Active Research Support
2012-2015 DOD-CDMRP Idea Development Award (TS110083; $450,000)
Title: Temporal loss of Tsc1: Neural development and brain disease in Tuberous Sclerosis.
Role: Principal Investigator.
The major goals of this project are to identify critical windows of brain development that are affected by the loss of Tsc1 and mTOR dysregulation during embryonic development and to ascertain the impact of mTOR inhibitionon developing neurons during normal development and in Tuberous Sclerosis.

2011-Present COBRE Pilot Project sub-award; $12,500)
Title: Determining the role of mTOR signaling in dopamine neuron cell fate decisions.
Role: M. Zervas Sub-award Project leader (W. Atwood Principal Investigator, NIH 5-27961).
The major goal of this award is to develop stem cell based research projects designed to advance our understanding of programming embryonic stem cells and induced pluripotent stem cells. In addition, these funds are intended to foster a multi-disciplinary collaboration in stem cell biology (Brown Stem Cell Group).
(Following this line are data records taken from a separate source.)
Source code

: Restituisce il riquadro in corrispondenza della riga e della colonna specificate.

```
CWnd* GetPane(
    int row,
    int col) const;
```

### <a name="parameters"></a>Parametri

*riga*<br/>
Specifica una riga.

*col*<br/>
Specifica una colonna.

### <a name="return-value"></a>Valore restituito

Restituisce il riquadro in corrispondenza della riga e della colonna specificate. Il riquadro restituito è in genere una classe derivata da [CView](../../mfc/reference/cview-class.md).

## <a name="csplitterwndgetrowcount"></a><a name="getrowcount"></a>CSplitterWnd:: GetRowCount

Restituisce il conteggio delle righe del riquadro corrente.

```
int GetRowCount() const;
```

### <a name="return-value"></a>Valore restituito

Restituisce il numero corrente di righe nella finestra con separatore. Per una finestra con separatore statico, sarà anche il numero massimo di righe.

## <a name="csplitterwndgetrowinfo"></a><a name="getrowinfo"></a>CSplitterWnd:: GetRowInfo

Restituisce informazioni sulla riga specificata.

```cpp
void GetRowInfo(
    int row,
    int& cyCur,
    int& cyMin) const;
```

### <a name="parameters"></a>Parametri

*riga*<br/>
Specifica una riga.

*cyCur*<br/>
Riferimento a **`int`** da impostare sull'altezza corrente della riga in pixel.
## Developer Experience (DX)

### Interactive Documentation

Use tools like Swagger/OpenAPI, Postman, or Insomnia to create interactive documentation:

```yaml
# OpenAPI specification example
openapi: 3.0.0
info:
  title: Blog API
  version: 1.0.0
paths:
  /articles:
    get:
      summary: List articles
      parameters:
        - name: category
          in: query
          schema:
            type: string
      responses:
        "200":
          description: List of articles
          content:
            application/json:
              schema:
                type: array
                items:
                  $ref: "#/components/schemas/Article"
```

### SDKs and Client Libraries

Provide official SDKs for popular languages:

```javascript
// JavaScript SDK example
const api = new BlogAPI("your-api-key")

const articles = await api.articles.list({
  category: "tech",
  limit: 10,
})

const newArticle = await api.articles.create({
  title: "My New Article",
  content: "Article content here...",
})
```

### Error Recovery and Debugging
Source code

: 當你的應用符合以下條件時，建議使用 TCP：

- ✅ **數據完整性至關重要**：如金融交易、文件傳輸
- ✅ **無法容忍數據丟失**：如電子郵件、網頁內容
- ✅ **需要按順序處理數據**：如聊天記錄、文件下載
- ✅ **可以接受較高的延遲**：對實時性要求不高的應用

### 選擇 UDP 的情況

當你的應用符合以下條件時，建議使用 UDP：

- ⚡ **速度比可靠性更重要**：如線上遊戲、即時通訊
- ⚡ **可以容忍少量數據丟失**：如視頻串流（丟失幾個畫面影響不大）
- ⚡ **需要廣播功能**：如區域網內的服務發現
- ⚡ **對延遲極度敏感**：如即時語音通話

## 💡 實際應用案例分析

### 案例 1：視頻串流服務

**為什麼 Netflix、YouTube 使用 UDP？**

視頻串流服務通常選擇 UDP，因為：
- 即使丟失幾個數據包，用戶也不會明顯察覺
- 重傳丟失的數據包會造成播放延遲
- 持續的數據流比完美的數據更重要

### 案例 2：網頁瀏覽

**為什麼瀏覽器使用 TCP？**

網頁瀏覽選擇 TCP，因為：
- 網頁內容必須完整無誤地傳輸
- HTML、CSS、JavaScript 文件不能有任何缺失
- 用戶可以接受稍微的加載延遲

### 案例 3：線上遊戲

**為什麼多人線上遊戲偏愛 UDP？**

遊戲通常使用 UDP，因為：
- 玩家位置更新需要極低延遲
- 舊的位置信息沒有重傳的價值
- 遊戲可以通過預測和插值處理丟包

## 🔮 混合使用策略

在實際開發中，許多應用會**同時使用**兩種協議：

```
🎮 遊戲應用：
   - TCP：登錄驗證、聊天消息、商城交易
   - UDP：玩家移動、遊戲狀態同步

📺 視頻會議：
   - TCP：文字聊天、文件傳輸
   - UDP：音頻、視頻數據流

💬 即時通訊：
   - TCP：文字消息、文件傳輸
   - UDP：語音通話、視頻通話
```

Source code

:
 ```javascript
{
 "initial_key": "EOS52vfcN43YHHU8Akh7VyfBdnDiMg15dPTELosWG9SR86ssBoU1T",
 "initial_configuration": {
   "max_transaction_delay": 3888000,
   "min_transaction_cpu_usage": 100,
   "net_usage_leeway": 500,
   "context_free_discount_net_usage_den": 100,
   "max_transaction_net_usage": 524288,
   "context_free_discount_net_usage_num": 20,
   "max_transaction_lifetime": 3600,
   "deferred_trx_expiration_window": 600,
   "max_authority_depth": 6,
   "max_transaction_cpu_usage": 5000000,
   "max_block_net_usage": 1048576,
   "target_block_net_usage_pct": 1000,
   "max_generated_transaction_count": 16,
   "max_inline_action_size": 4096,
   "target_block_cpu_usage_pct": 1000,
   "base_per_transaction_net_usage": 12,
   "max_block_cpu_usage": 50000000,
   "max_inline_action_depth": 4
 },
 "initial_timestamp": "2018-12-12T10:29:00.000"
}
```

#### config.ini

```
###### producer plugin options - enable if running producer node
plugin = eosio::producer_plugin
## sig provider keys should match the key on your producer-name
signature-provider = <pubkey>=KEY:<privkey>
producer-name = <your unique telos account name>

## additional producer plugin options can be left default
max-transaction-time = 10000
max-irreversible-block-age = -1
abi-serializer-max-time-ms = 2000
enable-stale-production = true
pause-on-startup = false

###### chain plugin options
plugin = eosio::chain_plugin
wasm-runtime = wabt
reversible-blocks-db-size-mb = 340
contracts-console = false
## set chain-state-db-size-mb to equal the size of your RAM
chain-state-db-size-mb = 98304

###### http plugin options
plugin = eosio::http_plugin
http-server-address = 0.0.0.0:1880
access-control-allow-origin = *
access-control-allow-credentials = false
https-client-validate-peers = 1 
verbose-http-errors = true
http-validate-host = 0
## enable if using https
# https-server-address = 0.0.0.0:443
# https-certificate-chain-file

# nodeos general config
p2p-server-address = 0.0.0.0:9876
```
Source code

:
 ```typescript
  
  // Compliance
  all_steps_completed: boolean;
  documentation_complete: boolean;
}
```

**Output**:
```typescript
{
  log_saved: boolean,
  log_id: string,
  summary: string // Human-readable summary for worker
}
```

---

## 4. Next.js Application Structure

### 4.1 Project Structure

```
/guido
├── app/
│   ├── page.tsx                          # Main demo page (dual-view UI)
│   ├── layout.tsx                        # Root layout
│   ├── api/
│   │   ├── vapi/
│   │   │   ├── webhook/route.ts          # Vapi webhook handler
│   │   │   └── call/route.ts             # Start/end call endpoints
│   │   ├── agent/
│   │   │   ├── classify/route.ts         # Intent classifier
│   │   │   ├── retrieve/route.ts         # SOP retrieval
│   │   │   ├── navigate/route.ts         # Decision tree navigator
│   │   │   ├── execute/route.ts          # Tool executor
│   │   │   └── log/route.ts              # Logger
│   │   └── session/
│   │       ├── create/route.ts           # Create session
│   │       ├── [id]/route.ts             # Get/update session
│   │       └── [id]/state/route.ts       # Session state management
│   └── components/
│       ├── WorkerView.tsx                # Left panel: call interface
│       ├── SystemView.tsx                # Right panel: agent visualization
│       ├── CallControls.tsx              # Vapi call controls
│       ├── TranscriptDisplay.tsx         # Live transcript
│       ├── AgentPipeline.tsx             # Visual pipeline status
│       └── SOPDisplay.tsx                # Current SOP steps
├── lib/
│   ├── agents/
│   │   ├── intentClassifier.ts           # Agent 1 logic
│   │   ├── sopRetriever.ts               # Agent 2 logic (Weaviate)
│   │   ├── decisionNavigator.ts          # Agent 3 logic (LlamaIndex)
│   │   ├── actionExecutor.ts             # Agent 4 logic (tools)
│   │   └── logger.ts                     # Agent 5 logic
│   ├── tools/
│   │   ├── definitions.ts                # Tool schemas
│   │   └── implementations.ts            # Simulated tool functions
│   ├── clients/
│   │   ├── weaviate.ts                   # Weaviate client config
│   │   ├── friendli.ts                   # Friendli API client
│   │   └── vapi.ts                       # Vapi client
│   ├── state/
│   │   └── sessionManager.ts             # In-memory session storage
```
2011-2013 DOD-CDMRP Exploration Hypothesis Development Award (TS100067; $100,000)
Title: Determining Changes in Neural Circuits in Tuberous Sclerosis.
Role: Principal Investigator.
The major goals of this project are to conditionally delete Tsc1 in the thalamus during embryonic development and ascertain the impact on thalamocortical circuitry formation and on thalamic neuron physiology.

2010-2013 NIH/NCRR RI Hospital COBRE Center for Stem Cell Biology
Competitive Proposal Submission for Full Project (701-1960; $450,000)
Title: Determining the Transcriptional Regulation and Cell Signaling Events that Shape the Molecular Identity of Dopamine Neuron Progenitors and Specify Subtypes of Midbrain Dopamine Neurons.
Role: M. Zervas Project Leader (P. Quesenberry Principal Investigator, NIGMS 8P20GM103468-04)
The major goals of this project are to: 1. Elucidate the molecular identity of dopamine neuron progenitors; 2. Determine the genetic basis of dopamine neuron heterogeneity; 3. Investigate the role of WNT, SHH, and FGF8 signaling in establishing the molecular idenity cell and fate specification of dopamine neuron progenitors.

2010-Present Richard B. Salomon Faculty Research Award (2-34310; $15,000)
Title: Genetic Dissection of Midbrain Dopamine Neuron Diversity.
Role: Principal Investigator
The goal of this project is to identify novel transcriptional regulators of dopamine neuron diversity using mouse genetic mutants, fluorescent activated cell sorting and microarray.